(Dataset entries)

--- START ---

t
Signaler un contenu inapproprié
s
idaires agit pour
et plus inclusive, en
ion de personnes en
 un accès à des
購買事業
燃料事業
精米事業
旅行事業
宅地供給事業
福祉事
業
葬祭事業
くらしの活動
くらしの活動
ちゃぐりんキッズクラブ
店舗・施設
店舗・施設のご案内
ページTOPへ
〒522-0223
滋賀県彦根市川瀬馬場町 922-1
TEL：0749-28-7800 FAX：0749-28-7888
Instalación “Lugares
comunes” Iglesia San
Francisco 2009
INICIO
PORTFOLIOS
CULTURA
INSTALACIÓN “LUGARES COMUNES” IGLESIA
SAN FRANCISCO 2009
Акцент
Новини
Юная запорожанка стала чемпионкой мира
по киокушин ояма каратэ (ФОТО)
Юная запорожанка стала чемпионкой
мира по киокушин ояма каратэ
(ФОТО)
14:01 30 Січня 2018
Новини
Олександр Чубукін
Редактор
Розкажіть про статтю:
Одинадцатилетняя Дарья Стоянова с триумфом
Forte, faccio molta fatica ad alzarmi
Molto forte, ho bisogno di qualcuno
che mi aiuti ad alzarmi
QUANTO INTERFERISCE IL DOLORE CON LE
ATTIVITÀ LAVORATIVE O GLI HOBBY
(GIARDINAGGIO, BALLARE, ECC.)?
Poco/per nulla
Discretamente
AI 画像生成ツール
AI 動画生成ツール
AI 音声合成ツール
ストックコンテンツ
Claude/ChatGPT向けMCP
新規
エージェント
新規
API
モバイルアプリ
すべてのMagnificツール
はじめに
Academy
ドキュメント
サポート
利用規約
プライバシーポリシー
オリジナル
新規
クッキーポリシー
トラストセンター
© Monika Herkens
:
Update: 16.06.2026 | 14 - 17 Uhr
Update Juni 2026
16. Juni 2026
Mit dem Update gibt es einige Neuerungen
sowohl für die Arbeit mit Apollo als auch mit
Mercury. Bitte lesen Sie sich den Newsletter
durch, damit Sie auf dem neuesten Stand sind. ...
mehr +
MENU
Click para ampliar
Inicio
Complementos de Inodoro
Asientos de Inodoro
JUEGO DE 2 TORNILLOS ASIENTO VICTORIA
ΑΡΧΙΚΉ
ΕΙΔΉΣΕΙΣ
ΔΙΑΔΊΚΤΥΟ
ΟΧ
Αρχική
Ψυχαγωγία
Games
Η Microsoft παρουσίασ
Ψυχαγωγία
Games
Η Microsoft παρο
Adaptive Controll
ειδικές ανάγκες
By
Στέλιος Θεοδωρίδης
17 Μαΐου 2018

--- END ---

**Activity:**
Of the records above, copy each line that includes "мира".

**Solution to this task:**
Юная запорожанка стала чемпионкой мира
мира по киокушин ояма каратэ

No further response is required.